— Problem to solve —
Here are the records. Write out exactly the lines between the one holding "[222,129,273,142] as well, -> (194, 119) none" and the one holding "[1047,221,1081,231] them ->", inclusive.

— Data provided —

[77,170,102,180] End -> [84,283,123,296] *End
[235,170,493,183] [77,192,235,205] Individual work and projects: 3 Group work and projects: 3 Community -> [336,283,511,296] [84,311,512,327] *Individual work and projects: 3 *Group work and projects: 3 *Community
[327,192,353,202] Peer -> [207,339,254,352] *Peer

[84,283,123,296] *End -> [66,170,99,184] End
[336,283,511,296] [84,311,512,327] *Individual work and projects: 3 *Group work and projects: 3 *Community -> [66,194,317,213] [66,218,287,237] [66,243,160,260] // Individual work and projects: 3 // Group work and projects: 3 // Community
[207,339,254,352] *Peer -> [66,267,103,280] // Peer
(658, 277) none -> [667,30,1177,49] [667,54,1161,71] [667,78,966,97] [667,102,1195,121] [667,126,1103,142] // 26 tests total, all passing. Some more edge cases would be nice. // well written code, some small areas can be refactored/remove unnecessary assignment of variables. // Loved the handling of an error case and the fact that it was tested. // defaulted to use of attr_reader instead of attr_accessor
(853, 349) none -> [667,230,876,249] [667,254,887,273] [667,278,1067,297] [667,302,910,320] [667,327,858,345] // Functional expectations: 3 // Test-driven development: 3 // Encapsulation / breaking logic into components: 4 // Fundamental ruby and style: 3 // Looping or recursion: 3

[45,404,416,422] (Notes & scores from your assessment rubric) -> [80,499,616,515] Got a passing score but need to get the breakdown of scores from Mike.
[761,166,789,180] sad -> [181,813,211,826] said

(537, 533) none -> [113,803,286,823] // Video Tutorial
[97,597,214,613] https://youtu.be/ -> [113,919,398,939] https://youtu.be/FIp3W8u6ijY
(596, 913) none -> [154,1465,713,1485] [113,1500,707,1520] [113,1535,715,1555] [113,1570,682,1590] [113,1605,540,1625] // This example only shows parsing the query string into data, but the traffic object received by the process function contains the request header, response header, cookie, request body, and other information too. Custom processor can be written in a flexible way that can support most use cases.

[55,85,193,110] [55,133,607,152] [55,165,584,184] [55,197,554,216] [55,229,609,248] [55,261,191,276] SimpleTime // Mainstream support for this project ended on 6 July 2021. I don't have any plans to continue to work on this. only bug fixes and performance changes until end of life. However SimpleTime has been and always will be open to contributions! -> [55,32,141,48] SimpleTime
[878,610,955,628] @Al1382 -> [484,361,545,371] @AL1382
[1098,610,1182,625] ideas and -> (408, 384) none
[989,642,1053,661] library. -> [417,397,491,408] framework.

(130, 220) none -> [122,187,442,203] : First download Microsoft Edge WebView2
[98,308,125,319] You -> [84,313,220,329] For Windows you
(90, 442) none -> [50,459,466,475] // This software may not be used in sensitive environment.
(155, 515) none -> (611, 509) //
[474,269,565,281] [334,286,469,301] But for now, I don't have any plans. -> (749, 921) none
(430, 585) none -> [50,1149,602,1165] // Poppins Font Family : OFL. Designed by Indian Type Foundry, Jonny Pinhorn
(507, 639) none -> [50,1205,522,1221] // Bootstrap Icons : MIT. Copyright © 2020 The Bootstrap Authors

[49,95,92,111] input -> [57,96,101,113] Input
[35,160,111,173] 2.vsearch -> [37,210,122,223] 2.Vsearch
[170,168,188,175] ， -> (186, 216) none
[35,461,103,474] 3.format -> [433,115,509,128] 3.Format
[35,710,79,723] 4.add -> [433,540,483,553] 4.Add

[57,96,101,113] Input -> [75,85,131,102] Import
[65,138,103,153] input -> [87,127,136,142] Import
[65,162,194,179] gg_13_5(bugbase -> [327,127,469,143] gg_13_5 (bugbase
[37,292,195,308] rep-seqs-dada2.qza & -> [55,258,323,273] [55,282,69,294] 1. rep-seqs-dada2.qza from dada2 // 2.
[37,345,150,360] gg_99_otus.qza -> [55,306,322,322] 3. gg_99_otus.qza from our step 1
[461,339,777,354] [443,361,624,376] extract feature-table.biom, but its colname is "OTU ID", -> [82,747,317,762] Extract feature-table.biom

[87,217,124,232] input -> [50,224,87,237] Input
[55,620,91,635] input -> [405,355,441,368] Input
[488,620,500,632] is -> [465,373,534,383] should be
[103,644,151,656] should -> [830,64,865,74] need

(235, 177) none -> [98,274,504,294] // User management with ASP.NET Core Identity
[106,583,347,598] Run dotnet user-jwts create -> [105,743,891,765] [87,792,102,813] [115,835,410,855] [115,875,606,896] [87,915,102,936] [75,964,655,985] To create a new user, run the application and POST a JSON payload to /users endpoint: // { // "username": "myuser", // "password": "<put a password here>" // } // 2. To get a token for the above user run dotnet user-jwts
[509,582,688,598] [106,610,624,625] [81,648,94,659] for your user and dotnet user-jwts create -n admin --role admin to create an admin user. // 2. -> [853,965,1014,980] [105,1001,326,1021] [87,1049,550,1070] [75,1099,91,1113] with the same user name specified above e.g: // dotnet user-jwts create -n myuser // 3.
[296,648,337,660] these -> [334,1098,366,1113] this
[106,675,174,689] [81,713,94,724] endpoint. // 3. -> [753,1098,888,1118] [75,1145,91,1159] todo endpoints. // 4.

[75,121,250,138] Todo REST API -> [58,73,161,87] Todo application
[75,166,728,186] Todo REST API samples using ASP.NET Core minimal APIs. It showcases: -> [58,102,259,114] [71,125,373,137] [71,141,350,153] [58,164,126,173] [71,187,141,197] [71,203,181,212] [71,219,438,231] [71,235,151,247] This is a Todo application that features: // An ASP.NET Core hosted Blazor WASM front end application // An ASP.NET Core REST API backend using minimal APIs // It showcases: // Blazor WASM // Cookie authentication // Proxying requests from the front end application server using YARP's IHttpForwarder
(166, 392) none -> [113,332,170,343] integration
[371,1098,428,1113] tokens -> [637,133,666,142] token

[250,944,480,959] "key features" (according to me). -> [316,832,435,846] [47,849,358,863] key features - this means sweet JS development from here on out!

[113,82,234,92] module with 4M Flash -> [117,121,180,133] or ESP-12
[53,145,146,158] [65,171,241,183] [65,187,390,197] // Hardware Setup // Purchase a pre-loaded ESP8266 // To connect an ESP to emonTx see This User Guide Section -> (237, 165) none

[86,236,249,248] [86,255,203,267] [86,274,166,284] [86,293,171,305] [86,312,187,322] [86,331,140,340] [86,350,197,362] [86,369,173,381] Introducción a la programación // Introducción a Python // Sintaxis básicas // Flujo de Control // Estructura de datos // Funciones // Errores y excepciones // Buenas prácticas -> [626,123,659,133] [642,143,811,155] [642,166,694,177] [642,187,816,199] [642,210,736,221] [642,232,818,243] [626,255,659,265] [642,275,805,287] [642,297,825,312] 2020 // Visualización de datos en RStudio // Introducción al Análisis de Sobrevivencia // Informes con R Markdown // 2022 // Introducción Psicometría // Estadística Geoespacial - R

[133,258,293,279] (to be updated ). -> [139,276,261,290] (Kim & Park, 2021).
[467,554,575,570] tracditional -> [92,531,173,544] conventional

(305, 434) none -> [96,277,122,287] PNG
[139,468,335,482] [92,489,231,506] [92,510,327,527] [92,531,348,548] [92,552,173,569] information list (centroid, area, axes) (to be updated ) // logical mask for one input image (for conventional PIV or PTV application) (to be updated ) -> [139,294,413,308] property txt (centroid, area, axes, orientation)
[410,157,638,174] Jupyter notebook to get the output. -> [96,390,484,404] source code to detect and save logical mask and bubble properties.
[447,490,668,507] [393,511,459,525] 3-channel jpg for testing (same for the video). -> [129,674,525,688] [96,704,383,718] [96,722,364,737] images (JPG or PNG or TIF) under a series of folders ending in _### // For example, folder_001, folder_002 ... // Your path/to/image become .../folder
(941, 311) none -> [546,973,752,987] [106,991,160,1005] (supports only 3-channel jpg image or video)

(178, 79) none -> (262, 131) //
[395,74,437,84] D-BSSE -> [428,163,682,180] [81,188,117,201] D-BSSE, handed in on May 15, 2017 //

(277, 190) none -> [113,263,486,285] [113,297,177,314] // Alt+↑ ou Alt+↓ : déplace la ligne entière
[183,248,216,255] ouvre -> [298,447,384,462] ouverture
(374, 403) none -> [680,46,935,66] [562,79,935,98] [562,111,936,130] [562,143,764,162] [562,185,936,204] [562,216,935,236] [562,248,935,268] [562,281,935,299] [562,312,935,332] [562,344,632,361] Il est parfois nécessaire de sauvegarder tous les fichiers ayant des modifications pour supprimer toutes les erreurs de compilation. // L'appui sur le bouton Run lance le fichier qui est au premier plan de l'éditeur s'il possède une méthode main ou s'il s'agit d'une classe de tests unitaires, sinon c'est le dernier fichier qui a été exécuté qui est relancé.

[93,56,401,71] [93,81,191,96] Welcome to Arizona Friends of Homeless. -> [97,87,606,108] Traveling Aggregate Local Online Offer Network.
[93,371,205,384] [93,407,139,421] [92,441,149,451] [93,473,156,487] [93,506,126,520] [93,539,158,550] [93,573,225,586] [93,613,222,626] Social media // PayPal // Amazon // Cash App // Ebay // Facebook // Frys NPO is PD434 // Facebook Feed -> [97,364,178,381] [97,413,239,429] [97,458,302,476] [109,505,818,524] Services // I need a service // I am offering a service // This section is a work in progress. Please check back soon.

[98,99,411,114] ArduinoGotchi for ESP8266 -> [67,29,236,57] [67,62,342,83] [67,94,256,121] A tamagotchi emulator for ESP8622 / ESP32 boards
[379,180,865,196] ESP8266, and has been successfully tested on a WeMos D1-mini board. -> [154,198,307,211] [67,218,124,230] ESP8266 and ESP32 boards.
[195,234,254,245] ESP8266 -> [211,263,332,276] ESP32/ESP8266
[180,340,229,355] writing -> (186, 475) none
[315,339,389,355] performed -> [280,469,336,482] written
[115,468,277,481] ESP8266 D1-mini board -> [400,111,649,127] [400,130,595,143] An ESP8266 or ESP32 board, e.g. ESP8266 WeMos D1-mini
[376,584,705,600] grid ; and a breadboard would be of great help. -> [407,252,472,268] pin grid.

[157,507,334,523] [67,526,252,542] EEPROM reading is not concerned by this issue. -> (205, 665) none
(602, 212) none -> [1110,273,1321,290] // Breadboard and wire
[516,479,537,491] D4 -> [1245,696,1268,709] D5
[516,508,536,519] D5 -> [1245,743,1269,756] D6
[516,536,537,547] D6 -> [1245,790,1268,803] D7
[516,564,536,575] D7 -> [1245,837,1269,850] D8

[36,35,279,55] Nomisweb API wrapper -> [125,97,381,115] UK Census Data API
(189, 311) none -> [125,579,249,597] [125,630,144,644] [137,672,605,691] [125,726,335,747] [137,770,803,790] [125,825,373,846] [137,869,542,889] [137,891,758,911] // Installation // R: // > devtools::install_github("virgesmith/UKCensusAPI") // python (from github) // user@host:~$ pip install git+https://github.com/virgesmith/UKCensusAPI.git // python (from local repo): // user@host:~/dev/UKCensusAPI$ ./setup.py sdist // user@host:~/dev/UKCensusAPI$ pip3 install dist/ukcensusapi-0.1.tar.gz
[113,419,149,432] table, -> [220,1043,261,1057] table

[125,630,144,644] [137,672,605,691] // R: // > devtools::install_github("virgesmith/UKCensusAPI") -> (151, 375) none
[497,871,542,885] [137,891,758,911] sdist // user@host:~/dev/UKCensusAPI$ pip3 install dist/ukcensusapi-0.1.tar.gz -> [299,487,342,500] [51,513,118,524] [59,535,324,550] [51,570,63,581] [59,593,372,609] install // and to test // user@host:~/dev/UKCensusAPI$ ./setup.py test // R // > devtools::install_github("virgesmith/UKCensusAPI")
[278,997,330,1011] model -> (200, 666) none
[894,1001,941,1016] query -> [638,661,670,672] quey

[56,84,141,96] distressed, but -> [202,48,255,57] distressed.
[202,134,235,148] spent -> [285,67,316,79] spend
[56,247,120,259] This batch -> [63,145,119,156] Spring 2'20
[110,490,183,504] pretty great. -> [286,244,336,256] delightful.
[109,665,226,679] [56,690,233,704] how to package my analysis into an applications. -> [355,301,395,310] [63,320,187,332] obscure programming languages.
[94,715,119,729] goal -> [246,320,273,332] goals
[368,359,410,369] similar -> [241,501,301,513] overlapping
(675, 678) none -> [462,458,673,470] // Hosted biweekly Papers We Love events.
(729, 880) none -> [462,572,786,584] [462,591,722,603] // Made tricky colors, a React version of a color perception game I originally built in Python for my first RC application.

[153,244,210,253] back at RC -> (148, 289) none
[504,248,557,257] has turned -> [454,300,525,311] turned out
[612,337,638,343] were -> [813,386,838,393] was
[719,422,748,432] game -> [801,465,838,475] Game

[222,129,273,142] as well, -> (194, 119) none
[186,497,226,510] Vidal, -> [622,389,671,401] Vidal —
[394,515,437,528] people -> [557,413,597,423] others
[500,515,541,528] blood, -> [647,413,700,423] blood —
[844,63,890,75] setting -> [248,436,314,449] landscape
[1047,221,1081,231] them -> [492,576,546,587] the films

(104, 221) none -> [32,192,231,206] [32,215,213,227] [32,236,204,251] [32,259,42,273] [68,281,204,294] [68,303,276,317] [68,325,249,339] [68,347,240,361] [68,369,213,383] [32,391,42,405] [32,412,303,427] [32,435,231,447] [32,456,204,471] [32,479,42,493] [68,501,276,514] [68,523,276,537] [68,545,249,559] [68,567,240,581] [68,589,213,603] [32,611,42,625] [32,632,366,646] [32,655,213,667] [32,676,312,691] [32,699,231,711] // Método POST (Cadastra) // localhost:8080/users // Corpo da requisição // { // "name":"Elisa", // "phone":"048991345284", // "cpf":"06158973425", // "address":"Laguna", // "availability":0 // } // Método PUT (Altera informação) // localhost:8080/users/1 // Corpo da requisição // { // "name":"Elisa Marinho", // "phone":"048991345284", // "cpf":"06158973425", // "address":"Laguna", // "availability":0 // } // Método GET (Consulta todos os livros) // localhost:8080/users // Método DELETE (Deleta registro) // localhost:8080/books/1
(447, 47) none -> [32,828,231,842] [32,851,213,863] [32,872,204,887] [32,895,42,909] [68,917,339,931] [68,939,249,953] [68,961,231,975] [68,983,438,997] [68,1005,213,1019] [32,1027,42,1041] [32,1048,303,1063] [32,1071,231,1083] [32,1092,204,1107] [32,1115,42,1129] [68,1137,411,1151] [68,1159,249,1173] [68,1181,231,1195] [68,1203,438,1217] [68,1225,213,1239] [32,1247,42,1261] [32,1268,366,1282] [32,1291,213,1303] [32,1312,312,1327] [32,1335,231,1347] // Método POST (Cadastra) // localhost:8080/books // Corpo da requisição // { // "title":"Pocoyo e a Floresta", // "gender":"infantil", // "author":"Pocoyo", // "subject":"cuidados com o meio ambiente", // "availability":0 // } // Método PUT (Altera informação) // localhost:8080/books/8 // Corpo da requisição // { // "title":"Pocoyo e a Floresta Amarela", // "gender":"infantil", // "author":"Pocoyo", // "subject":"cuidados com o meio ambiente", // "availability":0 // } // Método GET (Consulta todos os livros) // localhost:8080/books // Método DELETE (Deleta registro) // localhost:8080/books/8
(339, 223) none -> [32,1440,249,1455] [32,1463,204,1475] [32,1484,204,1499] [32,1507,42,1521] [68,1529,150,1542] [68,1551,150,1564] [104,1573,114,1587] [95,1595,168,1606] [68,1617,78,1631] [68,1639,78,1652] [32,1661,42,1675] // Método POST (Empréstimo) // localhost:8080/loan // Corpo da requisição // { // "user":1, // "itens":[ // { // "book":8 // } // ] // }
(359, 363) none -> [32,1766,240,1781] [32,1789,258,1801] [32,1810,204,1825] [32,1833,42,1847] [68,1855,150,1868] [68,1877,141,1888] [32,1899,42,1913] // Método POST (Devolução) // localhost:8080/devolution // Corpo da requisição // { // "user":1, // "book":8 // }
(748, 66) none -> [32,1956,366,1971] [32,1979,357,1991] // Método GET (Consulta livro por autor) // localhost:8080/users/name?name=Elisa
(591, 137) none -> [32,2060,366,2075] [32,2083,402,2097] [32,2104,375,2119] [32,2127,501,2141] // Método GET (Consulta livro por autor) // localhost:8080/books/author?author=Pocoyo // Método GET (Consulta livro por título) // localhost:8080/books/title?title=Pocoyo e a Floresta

— Written solution —
[222,129,273,142] as well, -> (194, 119) none
[186,497,226,510] Vidal, -> [622,389,671,401] Vidal —
[394,515,437,528] people -> [557,413,597,423] others
[500,515,541,528] blood, -> [647,413,700,423] blood —
[844,63,890,75] setting -> [248,436,314,449] landscape
[1047,221,1081,231] them -> [492,576,546,587] the films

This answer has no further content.